Maquinalmente Amalia vino a ponerse al lado de Daniel, y la pequeña Luisa se agarró del brazo de su señora.

-Vivo o muerto -gritó al entrar a la sala el que venía delante de todos.

-Ni vivo, ni muerto, comandante Cuitiño -dijo Daniel.

-¿Se ha escapado?

-No, los que se escapan, señor comandante -contestó Daniel-, son los unitarios que no pudiendo mostrársenos de frente, están trabajando para enredarnos e indisponernos a nosotros mismos. Con sus logias y con sus manejos que están aprendiendo de los gringos, ya la casa de un federal no está segura; y al paso que vamos, mañana han de avisar al Restaurador que en la casa del comandante Cuitiño, la mejor espada de la Federación, se esconde también algún salvaje unitario. Esta es mi casa, comandante; y esta señora es mi prima. Yo vivo aquí la mayor parte del tiempo, y no necesito jurar para que se me crea que adonde estoy yo, no puede haber unitarios escondidos. Pedro, lleve usted a todos esos señores, que registren la casa por donde quieran.

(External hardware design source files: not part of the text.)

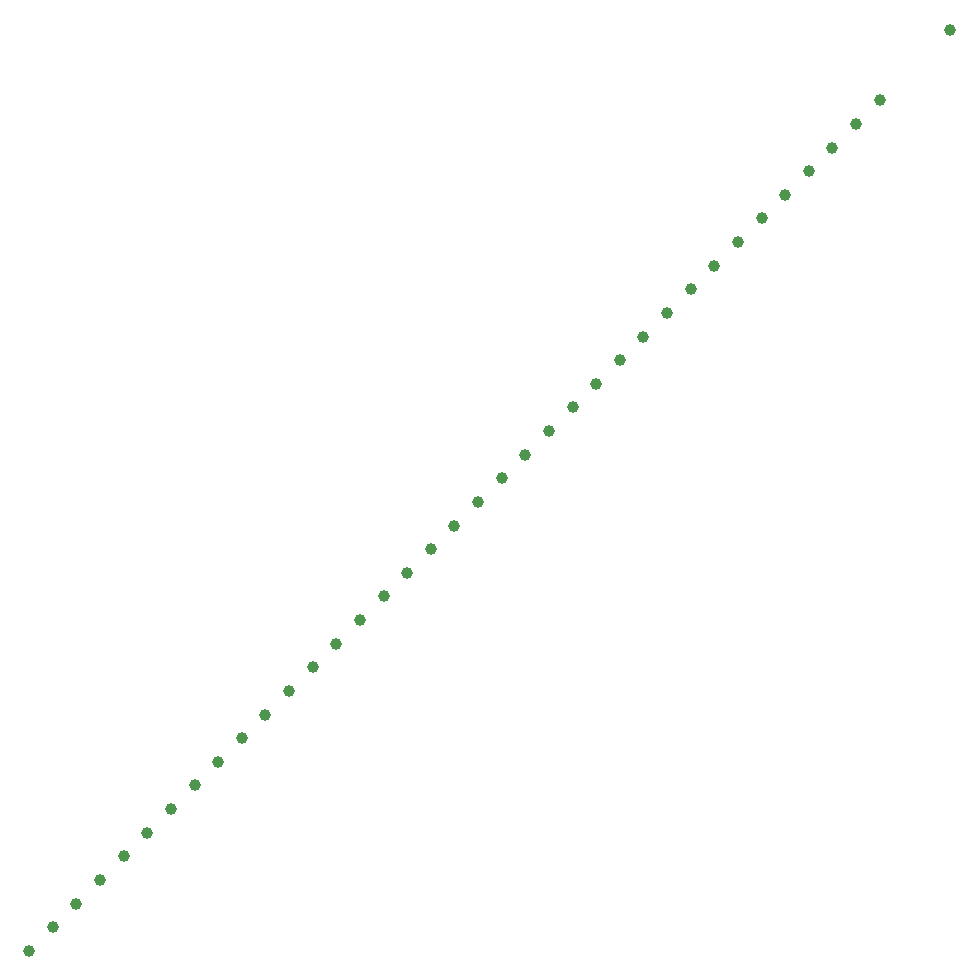
<source format=gbr>
G04 Examples for testing time performance of Gerber parsers*
%FSLAX26Y26*%
%MOMM*%
%ADD10C,1*%
%LPD*%
D10*
X0Y0D03*
X78000000Y78000000D03*
X2000000Y2000000D03*
X4000000Y4000000D03*
X6000000Y6000000D03*
X8000000Y8000000D03*
X10000000Y10000000D03*
X12000000Y12000000D03*
X14000000Y14000000D03*
X16000000Y16000000D03*
X18000000Y18000000D03*
X20000000Y20000000D03*
X22000000Y22000000D03*
X24000000Y24000000D03*
X26000000Y26000000D03*
X28000000Y28000000D03*
X30000000Y30000000D03*
X32000000Y32000000D03*
X34000000Y34000000D03*
X36000000Y36000000D03*
X38000000Y38000000D03*
X40000000Y40000000D03*
X42000000Y42000000D03*
X44000000Y44000000D03*
X46000000Y46000000D03*
X48000000Y48000000D03*
X50000000Y50000000D03*
X52000000Y52000000D03*
X54000000Y54000000D03*
X56000000Y56000000D03*
X58000000Y58000000D03*
X60000000Y60000000D03*
X62000000Y62000000D03*
X64000000Y64000000D03*
X66000000Y66000000D03*
X68000000Y68000000D03*
X70000000Y70000000D03*
X72000000Y72000000D03*
M02*

</source>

-Ninguno se mueva de ahí -gritó Cuitiño a los soldados que se disponían a seguir a Pedro-: la casa de un federal no se registra -continuó-; usted es tan buen federal como yo, señor Don Daniel. Pero dígame, ¿cómo es que Doña María Josefa me ha engañado?

-¿Doña María Josefa? -dijo Daniel, fingiendo que no comprendía ni una palabra.

-Sí, Doña María Josefa.

-Pero ¿qué le ha dicho a usted, comandante?

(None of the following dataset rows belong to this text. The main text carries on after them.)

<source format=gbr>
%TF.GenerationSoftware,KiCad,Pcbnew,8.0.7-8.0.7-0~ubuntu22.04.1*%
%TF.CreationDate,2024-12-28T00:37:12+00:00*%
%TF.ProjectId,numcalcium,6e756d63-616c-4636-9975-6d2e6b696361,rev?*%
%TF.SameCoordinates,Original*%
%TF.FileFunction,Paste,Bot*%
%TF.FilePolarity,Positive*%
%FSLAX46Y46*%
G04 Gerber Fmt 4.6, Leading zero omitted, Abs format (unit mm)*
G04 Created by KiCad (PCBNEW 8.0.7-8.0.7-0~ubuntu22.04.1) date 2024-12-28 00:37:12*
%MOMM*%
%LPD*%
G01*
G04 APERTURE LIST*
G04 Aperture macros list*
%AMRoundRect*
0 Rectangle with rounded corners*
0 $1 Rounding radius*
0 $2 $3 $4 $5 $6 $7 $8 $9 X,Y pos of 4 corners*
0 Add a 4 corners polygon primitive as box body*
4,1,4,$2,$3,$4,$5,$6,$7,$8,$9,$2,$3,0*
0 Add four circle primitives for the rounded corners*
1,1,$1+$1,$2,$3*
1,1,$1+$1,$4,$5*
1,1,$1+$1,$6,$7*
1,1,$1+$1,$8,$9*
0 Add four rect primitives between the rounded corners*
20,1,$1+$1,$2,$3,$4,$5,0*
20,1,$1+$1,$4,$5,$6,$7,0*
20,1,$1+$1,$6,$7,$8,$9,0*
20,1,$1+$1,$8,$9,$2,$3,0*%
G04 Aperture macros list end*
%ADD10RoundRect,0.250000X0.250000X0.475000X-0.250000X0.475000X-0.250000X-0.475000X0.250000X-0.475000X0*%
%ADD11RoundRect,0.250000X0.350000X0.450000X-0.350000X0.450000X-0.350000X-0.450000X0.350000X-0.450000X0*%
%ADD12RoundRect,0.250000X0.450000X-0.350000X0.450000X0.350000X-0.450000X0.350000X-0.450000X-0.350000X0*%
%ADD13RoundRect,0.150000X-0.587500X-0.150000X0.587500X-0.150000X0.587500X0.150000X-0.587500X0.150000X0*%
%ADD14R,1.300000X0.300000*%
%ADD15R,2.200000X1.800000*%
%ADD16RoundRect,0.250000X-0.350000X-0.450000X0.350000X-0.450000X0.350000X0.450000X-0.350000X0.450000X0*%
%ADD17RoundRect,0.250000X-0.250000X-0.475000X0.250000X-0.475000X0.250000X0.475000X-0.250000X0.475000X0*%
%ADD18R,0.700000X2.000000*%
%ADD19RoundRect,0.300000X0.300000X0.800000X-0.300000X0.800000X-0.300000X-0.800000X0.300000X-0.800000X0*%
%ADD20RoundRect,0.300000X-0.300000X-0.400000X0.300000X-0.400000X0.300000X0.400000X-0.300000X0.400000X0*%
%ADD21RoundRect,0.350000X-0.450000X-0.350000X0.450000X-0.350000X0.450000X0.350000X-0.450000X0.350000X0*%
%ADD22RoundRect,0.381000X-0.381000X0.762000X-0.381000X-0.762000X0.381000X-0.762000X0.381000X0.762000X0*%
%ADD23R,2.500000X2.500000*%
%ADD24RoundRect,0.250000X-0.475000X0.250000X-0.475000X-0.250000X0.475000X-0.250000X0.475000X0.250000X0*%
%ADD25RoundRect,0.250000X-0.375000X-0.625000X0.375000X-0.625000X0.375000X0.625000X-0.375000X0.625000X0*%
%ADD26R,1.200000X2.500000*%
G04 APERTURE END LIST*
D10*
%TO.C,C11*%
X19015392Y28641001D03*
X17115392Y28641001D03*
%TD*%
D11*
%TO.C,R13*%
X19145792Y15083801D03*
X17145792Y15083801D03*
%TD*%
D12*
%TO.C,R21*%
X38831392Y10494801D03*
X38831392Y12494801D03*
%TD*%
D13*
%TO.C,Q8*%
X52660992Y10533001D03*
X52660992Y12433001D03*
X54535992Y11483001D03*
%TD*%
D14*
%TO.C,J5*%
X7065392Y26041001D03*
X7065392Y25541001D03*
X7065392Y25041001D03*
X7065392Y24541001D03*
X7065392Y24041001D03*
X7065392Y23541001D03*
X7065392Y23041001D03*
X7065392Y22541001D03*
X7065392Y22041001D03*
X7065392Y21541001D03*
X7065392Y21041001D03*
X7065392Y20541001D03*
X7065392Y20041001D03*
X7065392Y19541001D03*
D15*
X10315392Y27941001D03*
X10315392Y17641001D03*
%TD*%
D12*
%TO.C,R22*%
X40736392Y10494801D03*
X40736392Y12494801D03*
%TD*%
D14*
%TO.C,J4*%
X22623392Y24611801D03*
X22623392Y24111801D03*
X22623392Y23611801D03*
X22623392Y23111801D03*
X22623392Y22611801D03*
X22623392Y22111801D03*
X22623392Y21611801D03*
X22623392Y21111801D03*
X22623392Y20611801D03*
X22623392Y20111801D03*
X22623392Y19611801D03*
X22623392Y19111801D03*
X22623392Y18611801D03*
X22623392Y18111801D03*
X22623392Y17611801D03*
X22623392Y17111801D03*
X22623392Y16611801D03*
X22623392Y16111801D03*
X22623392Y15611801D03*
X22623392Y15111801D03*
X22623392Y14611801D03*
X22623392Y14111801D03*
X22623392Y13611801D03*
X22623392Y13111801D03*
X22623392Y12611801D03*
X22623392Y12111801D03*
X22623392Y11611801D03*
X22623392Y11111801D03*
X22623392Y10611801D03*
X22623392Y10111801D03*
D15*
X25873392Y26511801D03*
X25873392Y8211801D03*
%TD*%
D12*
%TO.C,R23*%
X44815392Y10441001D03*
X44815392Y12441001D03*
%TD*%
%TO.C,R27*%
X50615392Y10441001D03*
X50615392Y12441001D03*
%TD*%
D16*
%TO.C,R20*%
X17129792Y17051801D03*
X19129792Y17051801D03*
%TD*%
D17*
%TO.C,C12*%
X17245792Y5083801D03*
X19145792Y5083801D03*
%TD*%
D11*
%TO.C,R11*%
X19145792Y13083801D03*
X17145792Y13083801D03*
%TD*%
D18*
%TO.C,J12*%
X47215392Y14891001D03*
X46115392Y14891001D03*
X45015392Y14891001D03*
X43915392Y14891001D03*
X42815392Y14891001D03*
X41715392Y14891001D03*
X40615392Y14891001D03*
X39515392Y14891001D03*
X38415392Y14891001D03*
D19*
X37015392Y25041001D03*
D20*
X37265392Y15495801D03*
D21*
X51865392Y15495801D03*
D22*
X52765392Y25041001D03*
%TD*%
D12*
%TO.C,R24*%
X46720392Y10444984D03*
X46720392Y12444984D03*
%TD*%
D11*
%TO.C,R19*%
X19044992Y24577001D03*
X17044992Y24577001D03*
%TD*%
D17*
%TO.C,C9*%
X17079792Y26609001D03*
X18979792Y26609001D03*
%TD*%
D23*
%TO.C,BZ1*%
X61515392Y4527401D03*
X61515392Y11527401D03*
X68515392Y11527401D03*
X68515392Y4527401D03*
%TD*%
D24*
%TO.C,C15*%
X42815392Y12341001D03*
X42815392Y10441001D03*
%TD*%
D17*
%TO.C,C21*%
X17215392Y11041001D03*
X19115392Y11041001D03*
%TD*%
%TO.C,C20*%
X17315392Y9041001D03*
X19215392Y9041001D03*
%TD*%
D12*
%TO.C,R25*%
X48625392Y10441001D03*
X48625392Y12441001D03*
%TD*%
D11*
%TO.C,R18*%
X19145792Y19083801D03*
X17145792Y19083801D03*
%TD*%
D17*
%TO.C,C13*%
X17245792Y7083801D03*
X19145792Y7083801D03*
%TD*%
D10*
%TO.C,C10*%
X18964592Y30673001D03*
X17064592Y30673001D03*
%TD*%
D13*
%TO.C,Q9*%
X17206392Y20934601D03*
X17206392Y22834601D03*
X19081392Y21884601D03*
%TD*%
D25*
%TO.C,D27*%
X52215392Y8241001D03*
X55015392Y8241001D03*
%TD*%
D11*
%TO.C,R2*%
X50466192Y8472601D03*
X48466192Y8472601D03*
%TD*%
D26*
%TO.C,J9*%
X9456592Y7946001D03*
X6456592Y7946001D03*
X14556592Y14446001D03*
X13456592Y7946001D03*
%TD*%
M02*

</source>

-Me acaba de mandar decir que aquí estaba escondido el unitario que se nos escapó aquella noche; que ella misma lo ha visto esta tarde, y que se llama Belgrano.

-¡Belgrano!

-Sí, Eduardo Belgrano.

-Es verdad, Eduardo Belgrano ha estado de visita esta tarde, porque suele visitar de cuando en cuando a mi prima; pero ese mozo, a quien yo conozco mucho, lo he visto en la ciudad sano y bueno durante todo este tiempo; y el de aquella noche no debió quedar para andarse paseando muy contento -dijo Daniel con cierta sonrisa muy significativa para Cuitiño.

-Y entonces, ¿cómo diablos es esto? ¿Pues qué, yo soy hombre para que se jueguen conmigo?

-Son los unitarios, comandante, nos quieren enredar a los federales; y le han de haber metido algún cuento a Doña María Josefa, porque las mujeres no los conocen como nosotros que tenemos que estar lidiando con ellos todos los días. Pero no importa, usted busque a ese mozo que vive en la calle del Cabildo, y si él es el unitario de aquella noche, no le ha de faltar cómo conocerlo. Entretanto, yo he de ver a Doña María Josefa y al mismo Don Juan Manuel, para saber si ya nos andamos registrando las casas unos a otros.

-No, Don Daniel, no dé paso ninguno, si son los unitarios, como usted ha dicho -le contestó Cuitiño, que creía a Daniel hombre de gran influencia en la casa de Rosas.

-¿Qué quiere tomar, comandante?

-Nada, Don Daniel. Lo que yo quiero es que esta señora no se quede enojada conmigo, porque nosotros no sabíamos qué casa era ésta.

Amalia hizo apenas un ligero movimiento con la cabeza, porque estaba completamente atónita, menos por la presencia de Cuitiño, que por el inaudito coraje de Daniel.

-¿Entonces se retira, comandante?

-Sí, Don Daniel, y ni la contestación le voy a llevar a Doña María Josefa.

-Hace bien; son cosas de mujeres y nada más,

-Señora, muy buenas noches -dijo Cuitiño saludando a Amalia, y marchando con toda su comitiva, acompañado de Daniel, a tomar sus caballos.